Exercise input
● ● ●

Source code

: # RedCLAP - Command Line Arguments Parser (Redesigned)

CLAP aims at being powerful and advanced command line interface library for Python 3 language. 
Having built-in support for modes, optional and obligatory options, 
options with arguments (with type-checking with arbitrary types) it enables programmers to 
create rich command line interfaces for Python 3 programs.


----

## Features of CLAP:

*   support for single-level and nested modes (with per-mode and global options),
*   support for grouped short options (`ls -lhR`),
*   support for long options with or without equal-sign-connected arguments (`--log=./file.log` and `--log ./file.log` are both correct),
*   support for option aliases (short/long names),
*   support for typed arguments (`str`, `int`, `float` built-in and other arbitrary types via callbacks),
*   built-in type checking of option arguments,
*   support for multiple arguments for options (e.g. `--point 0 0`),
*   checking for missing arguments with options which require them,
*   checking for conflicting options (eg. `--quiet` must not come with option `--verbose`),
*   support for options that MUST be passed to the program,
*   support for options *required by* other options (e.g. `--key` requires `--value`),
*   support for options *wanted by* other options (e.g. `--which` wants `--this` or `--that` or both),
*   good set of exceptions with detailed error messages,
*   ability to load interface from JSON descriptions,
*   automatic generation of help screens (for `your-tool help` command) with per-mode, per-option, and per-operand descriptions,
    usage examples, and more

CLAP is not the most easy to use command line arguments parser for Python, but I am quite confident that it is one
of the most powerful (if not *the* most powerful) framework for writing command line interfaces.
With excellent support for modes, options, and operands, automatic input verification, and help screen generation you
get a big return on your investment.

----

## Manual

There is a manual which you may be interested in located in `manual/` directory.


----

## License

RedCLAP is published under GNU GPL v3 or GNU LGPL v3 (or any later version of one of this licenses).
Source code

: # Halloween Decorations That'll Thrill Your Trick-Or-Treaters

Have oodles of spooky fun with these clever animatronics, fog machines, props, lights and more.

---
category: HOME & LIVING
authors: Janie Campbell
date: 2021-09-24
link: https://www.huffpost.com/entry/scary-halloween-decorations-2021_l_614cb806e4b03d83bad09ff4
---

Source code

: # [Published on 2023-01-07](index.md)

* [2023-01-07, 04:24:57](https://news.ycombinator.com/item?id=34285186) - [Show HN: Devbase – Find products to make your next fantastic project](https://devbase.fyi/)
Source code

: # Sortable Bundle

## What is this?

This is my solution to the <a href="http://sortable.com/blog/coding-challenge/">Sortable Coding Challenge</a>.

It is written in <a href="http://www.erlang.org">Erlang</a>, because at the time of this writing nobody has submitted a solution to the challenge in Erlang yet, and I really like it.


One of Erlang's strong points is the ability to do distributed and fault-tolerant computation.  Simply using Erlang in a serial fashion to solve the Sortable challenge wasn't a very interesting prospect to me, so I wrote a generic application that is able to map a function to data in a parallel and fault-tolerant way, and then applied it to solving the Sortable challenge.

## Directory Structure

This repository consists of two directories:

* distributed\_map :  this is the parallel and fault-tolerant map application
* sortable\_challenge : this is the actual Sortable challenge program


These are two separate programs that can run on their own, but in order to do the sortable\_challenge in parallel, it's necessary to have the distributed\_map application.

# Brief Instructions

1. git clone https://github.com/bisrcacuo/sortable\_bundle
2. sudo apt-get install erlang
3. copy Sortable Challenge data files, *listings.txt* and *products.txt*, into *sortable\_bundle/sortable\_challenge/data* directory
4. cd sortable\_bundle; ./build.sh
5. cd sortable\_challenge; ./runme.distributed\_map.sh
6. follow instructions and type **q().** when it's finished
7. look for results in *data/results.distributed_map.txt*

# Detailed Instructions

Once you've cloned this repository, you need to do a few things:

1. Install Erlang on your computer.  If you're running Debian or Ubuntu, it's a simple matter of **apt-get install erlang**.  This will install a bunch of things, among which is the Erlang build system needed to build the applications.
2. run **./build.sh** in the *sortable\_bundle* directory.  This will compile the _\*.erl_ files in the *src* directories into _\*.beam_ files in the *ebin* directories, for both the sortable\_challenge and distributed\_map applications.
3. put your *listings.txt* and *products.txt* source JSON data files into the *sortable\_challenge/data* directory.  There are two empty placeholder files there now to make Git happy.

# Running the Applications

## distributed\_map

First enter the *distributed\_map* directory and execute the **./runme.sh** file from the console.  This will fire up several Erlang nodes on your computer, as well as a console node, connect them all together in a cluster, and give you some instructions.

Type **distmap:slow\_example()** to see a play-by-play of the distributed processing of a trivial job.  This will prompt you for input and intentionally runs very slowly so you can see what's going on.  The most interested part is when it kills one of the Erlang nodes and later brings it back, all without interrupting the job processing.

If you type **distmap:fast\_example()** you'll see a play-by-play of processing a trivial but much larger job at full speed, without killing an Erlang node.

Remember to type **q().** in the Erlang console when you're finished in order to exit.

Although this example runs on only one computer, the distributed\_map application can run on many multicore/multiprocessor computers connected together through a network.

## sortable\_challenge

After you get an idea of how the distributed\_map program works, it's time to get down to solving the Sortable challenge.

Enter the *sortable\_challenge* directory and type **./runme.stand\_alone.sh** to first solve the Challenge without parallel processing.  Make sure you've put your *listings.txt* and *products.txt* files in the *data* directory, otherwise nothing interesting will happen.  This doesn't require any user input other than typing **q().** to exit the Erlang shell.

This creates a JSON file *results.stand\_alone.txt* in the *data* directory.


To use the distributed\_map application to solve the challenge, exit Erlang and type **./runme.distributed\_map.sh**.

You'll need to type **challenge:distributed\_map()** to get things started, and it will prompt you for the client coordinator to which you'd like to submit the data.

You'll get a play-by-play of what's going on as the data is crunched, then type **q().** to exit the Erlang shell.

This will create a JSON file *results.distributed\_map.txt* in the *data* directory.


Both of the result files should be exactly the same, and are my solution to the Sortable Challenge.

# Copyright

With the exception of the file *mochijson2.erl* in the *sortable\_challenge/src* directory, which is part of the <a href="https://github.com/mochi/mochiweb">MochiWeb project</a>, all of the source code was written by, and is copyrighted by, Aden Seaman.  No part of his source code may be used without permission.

● ● ●

Your objective
What lines of the listing above hold "options"? Copy all of them.

Exercise result
Having built-in support for modes, optional and obligatory options, 
options with arguments (with type-checking with arbitrary types) it enables programmers to 
*   support for single-level and nested modes (with per-mode and global options),
*   support for grouped short options (`ls -lhR`),
*   support for long options with or without equal-sign-connected arguments (`--log=./file.log` and `--log ./file.log` are both correct),
*   support for multiple arguments for options (e.g. `--point 0 0`),
*   checking for missing arguments with options which require them,
*   checking for conflicting options (eg. `--quiet` must not come with option `--verbose`),
*   support for options that MUST be passed to the program,
*   support for options *required by* other options (e.g. `--key` requires `--value`),
*   support for options *wanted by* other options (e.g. `--which` wants `--this` or `--that` or both),
With excellent support for modes, options, and operands, automatic input verification, and help screen generation you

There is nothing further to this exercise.